→ **SOURCE EXTRACT**
Plaintiffs argue that “exception 1, 3 and 4 all apply in this case.” (Doc. 22 at 14). For the first exception, Plaintiffs contend that prior IHO decisions have repeatedly been used to demonstrate whether the IHO considered all relevant factors. (Id. at 14). Plaintiffs argue the Court has relied on the “precedential effect [of prior decisions] when the evidence of one case on a crucial issue is the same or similar in his other decisions.” (Id. at 15). Thus, the prior decisions are necessary to show the IHO did not consider all relevant factors or explain his decision in this case. (See id. at 17). “Because an agency must follow its own precedent or else explain any deviation, this Court may consider prior ONHIR decisions to determine whether a decision is arbitrary and capricious.” Stago v. Off. of Navajo & Hopi Indian Relocation, 562 F.Supp.3d 95, 102 (D. Ariz. 2021) (citing Torpey v. Off. of Navajo & Hopi Indian Relocation, No. CV-17-08184-PCT-SMB, 2019 U.S. Dist. LEXIS 154168, at *9-10 (D. Ariz. Sept. 6, 2019)). “However, previous decisions only serve this purpose if they carry precedential value in the case at hand.” See Whitehair v. Off. of Navajo & Hopi Indian Relocation, No. CV-17-08278-PCT-DGC, 2018 WL 6418665, at *3 (D. Ariz. Dec. 6, 2018). Therefore, this Court must determine if the attached cases “set forth ONHIR policy or if they involve facts indistinguishable from the instant case.” Stago, 562 F.Supp.3d at 102.

In Stago, the court refused to admit exhibits “to demonstrate that ‘numerous applicants for benefits have been certified to receive them despite . . . not appearing in the enumeration.'” Id. The court, in part, excluded them because “the plaintiff cited no authority to suggest that the decisions had precedential value, and where the Court could not conclude ‘that Plaintiff's hand-picked sample of cases represents a settled course of adjudication and a general policy by which Defendant's exercise of discretion will be governed.'” Id. (quoting Whitehair, 2018 WL 6418665, at *3). Here, Plaintiffs argue the extra-records demonstrate that the IHO did not consider all relevant factors because the IHO certified other applicants for benefits when they were not listed in the BIA Enumeration. (See Doc. 22 at 17). This is the same argument the court in Stago rejected. Plaintiffs did not specify any other reason the cases attached are indistinguishable from their case. Thus, the Court will not supplement the record with Exhibits 3-8 under the first exception.

For the third exception, Plaintiffs contend that “supplementation is needed to explain the terms ‘residence' and ‘temporarily away' in the context of the complex subject . . . .” (Doc. 22 at 17). In response, Defendant argues “this Court has ruled on residency issues in ONHIR cases dozens of times over several decades and is therefore well versed in the concept of residency.” (Doc. 27 at 9). Plaintiffs fail to cite case law where a court has used transcripts of prior decisions to explain the term “residence.” Therefore, the Court concludes that Plaintiffs have not met the “heavy burden to show that additional materials sought are necessary . . . .” Fence Creek Cattle Co. v. U.S. Forest Service, 602 F.3d 1125, 1131 (9th Cir. 2010).

→ **TASK SET**
1. According to the court ruling, why does Defendant say the Court is well versed in the concept of residency?
2. Write the next paragraph of the court ruling, picking up after its final sentence.

→ **DATASET SECTION**
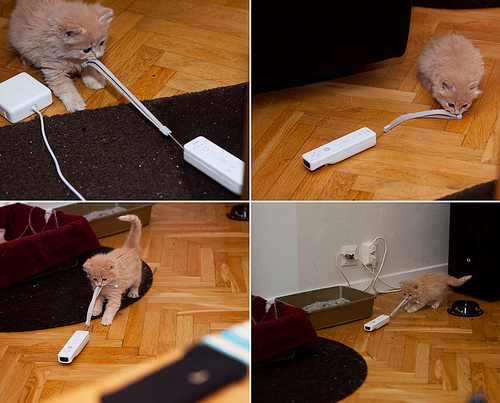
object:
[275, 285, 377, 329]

→ **ANSWERS IN ORDER**
1. Defendant says the Court has ruled on residency issues in ONHIR cases dozens of times over several decades.

2.
Additionally, Defendant argues that the term “temporarily away” is irrelevant to this case because Plaintiffs waived this argument. (See id.) Defendant contends that “Plaintiffs have waived any argument that they were ‘temporarily away' from the HPL . . . by failing to raise this argument in their MSJ.” (Doc. 27 at 3). “[A]rguments raised for the first time in a reply brief are waived.” Turtle Island Restoration Network v. U.S. Dep I of Commerce, 672 F.3d 1160, 1166 n.8 (9th Cir. 2012). Plaintiffs did not argue they were temporarily away from their homesite until their Response. Thus, Plaintiffs have waived this argument and the Court does not need to supplement the record to explain the term “temporarily away.”

For the fourth exception, Plaintiffs contend that “contrary enumeration decisions of the same decision-maker without adequate explanation demonstrates unequal treatment and bad faith.” (Doc. 22 at 17). Defendant argues that this argument is “exactly what the [c]ourt in Tso rejected . . . .” (Doc. 27 at 9). In Tso v. Off. of Navajo & Hopi Indian Relocation, the court considered whether five prior IHO decisions could be admitted under the fourth exception to establish the agency acted in bad faith. No. CV-17-08183-PCT-JJT, 2019 WL 1877360 at *7 (D. Ariz. Apr. 26, 2019). The court found that these decisions “offered only a limited snapshot into the administrative record of those five unrelated relocation benefits cases” and did not admit the exhibits. Id. at *8. Similarly, here, Plaintiffs are attempting to supplement the record with six prior IHO decisions. Therefore, following the court's reasoning in Tso, the Court will not supplement the record with these exhibits under the fourth exception.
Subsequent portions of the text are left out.